Analysis of pooled data from six randomized clinical trials (RCTs) showed that patients who met the imaging profiles of the DAWN and DEFUSE 3 trials and underwent endovascular thrombectomy (EVT) in the late window (6-24 hours) had significant improvements in clinical outcomes at 90 days.
The findings by Dr. Greg Albers and colleagues were published in JAMA Neurology.
Significance of DAWN and DEFUSE 3 trials in acute ischemic stroke management
In 2018, two landmark RCTs, DAWN and DEFUSE 3, proved that selected patients diagnosed with acute ischemic stroke can be treated with EVT for up to 24 hours from the onset of symptoms. In both these trials, the Rapid imaging platform was used to process the CT perfusion (CTP) or MRI scan data.
These trials led the American Heart Association and American Stroke Association to extend the treatment window for EVT in eligible patients from 6 to 24 hours following the onset of symptoms, enabling more patients to benefit from life-saving treatment.
The DAWN and DEFUSE 3 trials demonstrated the benefits of EVT in patients with slow infarct growth rate and good collaterals in the extended treatment window.
Selecting patients eligible for EVT in the extended treatment window
The imaging profiles for patient selection were different for DAWN and DEFUSE 3.
The DAWN trial used CTP or MRI scan data processed by Rapid software to evaluate clinical mismatch (size of early infarction vs presenting clinical deficits) and select patients eligible for EVT.
The DEFUSE 3 trial used CTP or MRI scan data processed by Rapid software to evaluate target mismatch (size of early infarction vs size of perfusion lesion) and select patients eligible for EVT.
The target mismatch criteria is more generous, and more patients can be treated using this criteria.
The AURORA study (Analysis of Pooled Data from Randomized Studies of Thrombectomy More Than 6 Hours After Last Known Well)
The AURORA database was created by pooling data from six RCTs that enrolled patients with anterior circulation ischemic stroke 6 hours after symptom onset and treated them with second-generation neurothrombectomy devices. That is, data from DAWN, DEFUSE 3, REVASCAT, ESCAPE, RESILIENT, and POSITIVE trials.
Data of patients whose CTP or MRI scan, baseline NIHSS, and 90-day mRS profiles were available were included. All CTP and MRI scans of patients selected for inclusion in the AURORA database were processed using Rapid software.
Based on the baseline imaging profile and NIHSS, patients were categorized into three groups:
1) Patients who met the clinical mismatch criteria (similar to DAWN)
2) Patients who met the target mismatch criteria (similar to DEFUSE 3)
3) Patients whose imaging profile could not be determined because of inadequate scan.
To determine the optimal imaging profile to select patients eligible for EVT in the extended treatment window (6-24 hours), the clinical outcomes in patients belonging to the three groups were compared.
Data from 504 patients were analyzed as part of the study, out of which 266 patients were treated with EVT, and 239 were part of the control group.
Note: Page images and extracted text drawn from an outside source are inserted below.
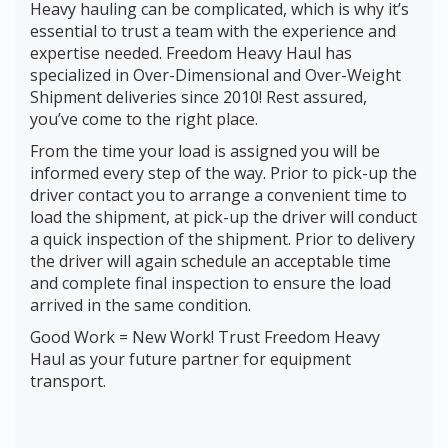
Heavy hauling can be complicated, which is why it’s
essential to trust a team with the experience and
expertise needed. Freedom Heavy Haul has
specialized in Over-Dimensional and Over-Weight
Shipment deliveries since 2010! Rest assured,
you’ve come to the right place.
From the time your load is assigned you will be
informed every step of the way. Prior to pick-up the
driver contact you to arrange a convenient time to
load the shipment, at pick-up the driver will conduct
a quick inspection of the shipment. Prior to delivery
the driver will again schedule an acceptable time
and complete final inspection to ensure the load
arrived in the same condition.
Good Work = New Work! Trust Freedom Heavy
Haul as your future partner for equipment
transport.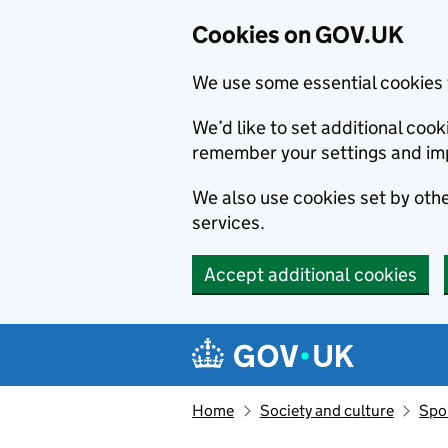
Cookies on GOV.UK
We use some essential cookies 
We’d like to set additional co
remember your settings and im
We also use cookies set by other
services.
Accept additional cookies
Skip to main content
Navigation menu
Home
Society and culture
Spor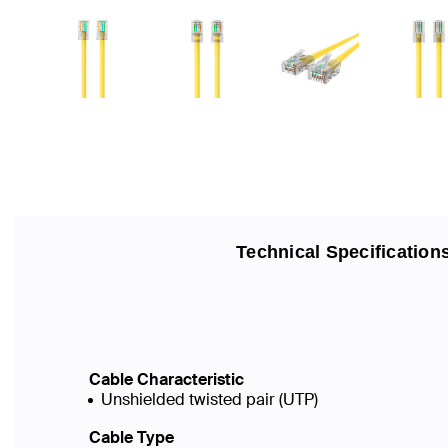
Technical Specification
Cable Characteristic
Unshielded twisted pair (UTP)
Cable Type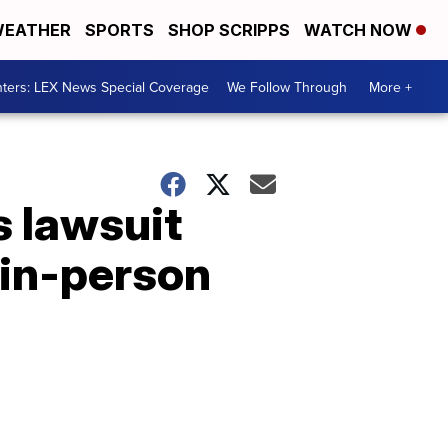
EATHER
SPORTS
SHOP SCRIPPS
WATCH NOW
ters: LEX News Special Coverage
We Follow Through
More +
s lawsuit
 in-person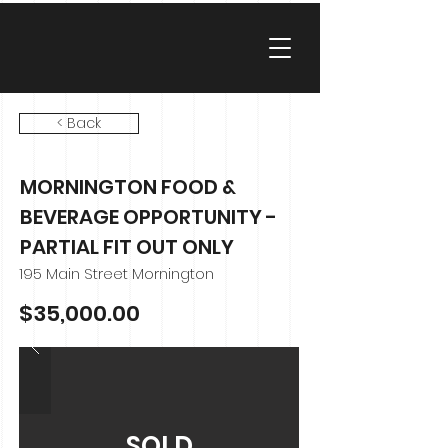
< Back
MORNINGTON FOOD &
BEVERAGE OPPORTUNITY -
PARTIAL FIT OUT ONLY
195 Main Street Mornington
$35,000.00
SOLD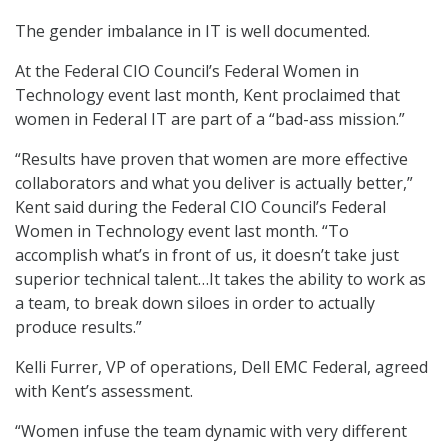
The gender imbalance in IT is well documented.
At the Federal CIO Council’s Federal Women in
Technology event last month, Kent proclaimed that
women in Federal IT are part of a “bad-ass mission.”
“Results have proven that women are more effective
collaborators and what you deliver is actually better,”
Kent said during the Federal CIO Council’s Federal
Women in Technology event last month. “To
accomplish what’s in front of us, it doesn’t take just
superior technical talent…It takes the ability to work as
a team, to break down siloes in order to actually
produce results.”
Kelli Furrer, VP of operations, Dell EMC Federal, agreed
with Kent’s assessment.
“Women infuse the team dynamic with very different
Patients selected for EVT using DAWN or DEFUSE 3 imaging profiles showed significant clinical improvements
Association between imaging profile and clinical outcomes
Data analysis showed that patients in the clinical mismatch and target mismatch groups who underwent EVT had significant treatment effects. They had lower overall disability and higher likelihood of functional independence at 90 days in comparison with their respective control groups.
The clinical outcomes were not significant for patients with an undetermined imaging profile.
Association between imaging profile and clinical outcomes across the 24-hour window
Patients in the clinical mismatch and target mismatch groups were further classified based on the time at which they received treatment following symptom onset:
1) 6.0 — 9.5 hours
2) 9.6 — 12.7 hours
3) 12.8 — 24 hours.
Significant treatment benefits were observed in patients belonging to all three-time terciles in both clinical mismatch and target mismatch groups, with the highest odds ratio in patients belonging to the third time tercile (12.8-24 hours) of the target mismatch group.
The AURORA database analysis further confirms the benefits of using either of the mismatch profiles to select patients eligible for EVT in the extended treatment window.